**Request:** Rewrite the stretch from the line containing "## Other features" through the line containing "when engine-setup finishes.", putting "all-in-one" wherever "All-In-One" appears and keeping everything else the same.

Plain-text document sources
****************
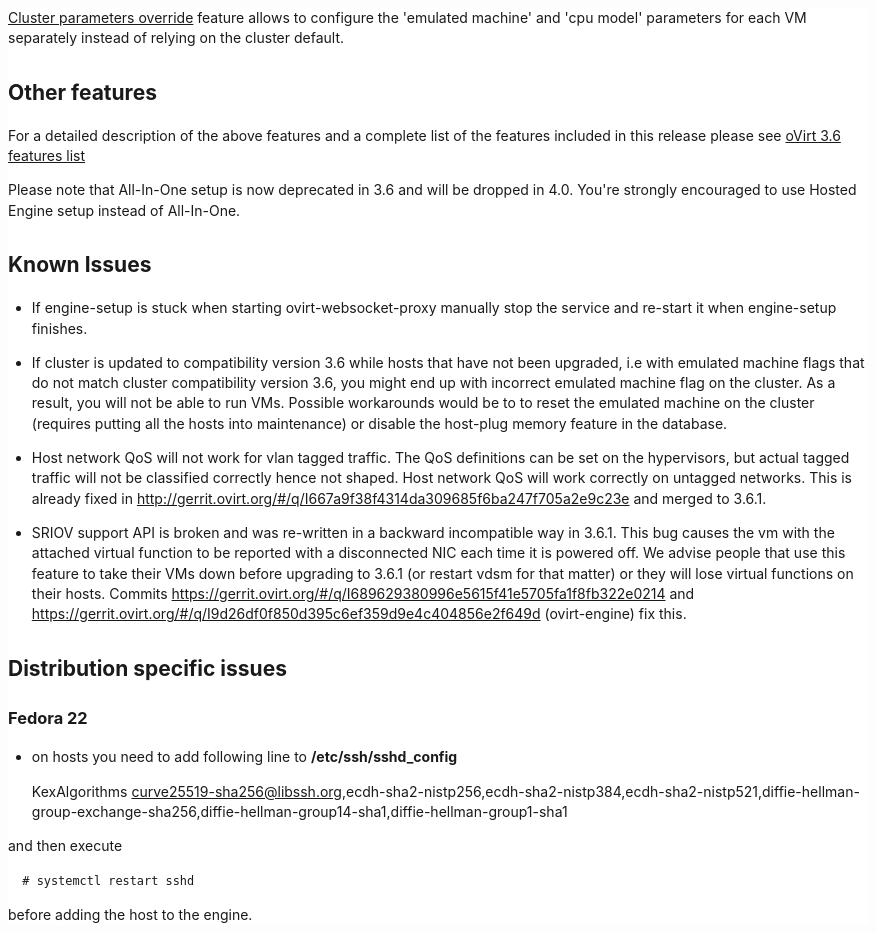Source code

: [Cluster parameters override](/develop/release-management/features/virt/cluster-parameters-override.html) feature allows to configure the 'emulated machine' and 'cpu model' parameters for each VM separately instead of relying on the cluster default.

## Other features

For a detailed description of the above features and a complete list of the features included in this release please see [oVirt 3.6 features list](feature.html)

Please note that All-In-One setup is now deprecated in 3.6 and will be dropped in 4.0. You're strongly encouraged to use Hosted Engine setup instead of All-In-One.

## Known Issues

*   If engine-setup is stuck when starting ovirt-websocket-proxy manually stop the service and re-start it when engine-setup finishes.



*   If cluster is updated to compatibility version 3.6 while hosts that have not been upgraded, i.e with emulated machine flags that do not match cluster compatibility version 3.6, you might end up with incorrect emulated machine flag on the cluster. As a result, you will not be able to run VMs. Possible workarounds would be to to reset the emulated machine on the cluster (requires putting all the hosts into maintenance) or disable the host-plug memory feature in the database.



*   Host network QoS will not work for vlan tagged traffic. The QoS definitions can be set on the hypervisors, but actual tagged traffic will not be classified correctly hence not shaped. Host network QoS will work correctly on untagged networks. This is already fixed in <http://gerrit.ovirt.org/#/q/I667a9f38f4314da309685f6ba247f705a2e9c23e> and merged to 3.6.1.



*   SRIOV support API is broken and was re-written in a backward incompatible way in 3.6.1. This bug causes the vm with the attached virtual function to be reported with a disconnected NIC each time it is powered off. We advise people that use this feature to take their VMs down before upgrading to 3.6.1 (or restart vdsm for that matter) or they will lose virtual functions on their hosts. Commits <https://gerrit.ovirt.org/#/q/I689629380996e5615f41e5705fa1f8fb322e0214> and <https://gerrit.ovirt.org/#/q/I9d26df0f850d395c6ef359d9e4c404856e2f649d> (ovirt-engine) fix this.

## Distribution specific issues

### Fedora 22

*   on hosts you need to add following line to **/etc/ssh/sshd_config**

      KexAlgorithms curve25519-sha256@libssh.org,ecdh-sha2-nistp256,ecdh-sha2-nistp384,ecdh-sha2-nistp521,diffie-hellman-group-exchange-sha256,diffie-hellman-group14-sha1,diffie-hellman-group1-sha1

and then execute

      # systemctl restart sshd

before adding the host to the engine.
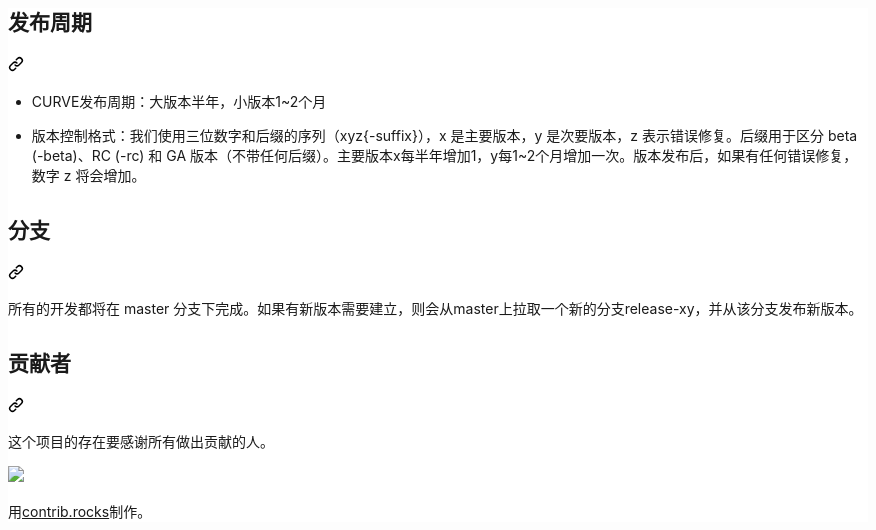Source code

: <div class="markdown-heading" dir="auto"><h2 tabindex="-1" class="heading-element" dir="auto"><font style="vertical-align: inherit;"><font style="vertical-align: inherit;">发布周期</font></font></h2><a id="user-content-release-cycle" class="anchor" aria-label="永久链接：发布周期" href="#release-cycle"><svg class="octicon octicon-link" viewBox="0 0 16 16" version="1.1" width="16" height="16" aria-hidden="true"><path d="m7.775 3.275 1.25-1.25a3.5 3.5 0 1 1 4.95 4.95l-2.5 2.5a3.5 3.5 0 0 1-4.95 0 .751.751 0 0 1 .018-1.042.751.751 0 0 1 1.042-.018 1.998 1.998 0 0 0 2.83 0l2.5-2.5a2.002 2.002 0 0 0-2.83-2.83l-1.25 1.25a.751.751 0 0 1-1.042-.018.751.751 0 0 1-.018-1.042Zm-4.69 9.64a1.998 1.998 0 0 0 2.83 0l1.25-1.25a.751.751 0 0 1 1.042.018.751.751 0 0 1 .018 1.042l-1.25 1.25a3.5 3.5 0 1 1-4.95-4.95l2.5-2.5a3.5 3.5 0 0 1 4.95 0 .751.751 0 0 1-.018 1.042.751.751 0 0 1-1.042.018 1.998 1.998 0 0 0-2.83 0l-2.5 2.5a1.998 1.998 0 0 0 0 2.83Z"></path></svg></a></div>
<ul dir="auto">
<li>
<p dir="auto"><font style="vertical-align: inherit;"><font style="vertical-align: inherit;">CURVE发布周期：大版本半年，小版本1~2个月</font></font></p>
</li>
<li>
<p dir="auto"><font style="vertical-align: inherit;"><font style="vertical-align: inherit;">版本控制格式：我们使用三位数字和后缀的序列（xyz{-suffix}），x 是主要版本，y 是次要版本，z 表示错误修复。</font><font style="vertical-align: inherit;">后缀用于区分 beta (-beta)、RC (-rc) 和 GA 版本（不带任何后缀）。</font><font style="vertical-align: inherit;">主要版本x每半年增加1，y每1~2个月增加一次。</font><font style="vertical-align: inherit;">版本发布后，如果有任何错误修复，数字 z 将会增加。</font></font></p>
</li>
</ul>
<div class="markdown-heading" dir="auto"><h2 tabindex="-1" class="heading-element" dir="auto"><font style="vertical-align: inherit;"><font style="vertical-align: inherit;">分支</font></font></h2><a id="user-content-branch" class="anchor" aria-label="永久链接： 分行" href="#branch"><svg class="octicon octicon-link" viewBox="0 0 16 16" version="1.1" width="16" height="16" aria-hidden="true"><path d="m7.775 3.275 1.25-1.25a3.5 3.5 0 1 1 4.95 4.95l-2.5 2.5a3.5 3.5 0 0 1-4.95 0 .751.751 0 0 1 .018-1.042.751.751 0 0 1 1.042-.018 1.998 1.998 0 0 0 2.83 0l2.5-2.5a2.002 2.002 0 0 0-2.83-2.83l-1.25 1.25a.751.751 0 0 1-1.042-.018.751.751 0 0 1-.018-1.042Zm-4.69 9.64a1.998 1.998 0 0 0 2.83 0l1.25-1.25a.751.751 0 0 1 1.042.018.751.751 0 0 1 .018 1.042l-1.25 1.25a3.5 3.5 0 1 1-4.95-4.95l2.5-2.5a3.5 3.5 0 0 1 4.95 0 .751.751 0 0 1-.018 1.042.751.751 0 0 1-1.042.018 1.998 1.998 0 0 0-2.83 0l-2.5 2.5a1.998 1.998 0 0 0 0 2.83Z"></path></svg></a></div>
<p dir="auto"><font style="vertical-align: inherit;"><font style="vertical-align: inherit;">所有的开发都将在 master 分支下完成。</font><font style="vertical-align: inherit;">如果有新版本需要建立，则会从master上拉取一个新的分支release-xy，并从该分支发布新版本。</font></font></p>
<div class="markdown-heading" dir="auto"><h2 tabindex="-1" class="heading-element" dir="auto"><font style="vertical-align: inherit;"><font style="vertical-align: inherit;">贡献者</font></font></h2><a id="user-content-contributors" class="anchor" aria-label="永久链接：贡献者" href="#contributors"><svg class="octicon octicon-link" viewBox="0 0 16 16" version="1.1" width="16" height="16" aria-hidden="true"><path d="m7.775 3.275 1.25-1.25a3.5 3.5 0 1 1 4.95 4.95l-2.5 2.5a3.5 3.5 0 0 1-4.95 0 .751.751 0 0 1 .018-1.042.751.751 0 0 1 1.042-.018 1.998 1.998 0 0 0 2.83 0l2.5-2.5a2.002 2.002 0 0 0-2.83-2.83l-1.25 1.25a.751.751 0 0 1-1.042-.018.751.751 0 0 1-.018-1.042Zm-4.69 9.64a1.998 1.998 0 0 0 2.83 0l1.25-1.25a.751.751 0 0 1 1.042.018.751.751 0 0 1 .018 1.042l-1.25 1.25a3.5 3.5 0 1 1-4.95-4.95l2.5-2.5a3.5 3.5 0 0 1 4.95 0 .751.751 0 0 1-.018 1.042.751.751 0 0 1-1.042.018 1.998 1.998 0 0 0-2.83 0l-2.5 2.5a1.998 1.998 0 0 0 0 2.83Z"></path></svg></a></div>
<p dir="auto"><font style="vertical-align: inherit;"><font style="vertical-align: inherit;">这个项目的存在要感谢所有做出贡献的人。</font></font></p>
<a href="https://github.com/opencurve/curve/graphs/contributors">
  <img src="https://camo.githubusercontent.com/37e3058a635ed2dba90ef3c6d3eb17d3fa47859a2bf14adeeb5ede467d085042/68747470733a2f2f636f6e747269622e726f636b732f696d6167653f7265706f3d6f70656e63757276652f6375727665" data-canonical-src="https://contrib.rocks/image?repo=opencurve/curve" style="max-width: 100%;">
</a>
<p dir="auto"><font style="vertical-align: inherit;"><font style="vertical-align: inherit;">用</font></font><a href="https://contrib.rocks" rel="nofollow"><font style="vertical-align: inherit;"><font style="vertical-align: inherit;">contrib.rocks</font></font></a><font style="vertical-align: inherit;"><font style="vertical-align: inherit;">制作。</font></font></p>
****************
**Worked solution:**
## Other features

For a detailed description of the above features and a complete list of the features included in this release please see [oVirt 3.6 features list](feature.html)

Please note that all-in-one setup is now deprecated in 3.6 and will be dropped in 4.0. You're strongly encouraged to use Hosted Engine setup instead of all-in-one.

## Known Issues

*   If engine-setup is stuck when starting ovirt-websocket-proxy manually stop the service and re-start it when engine-setup finishes.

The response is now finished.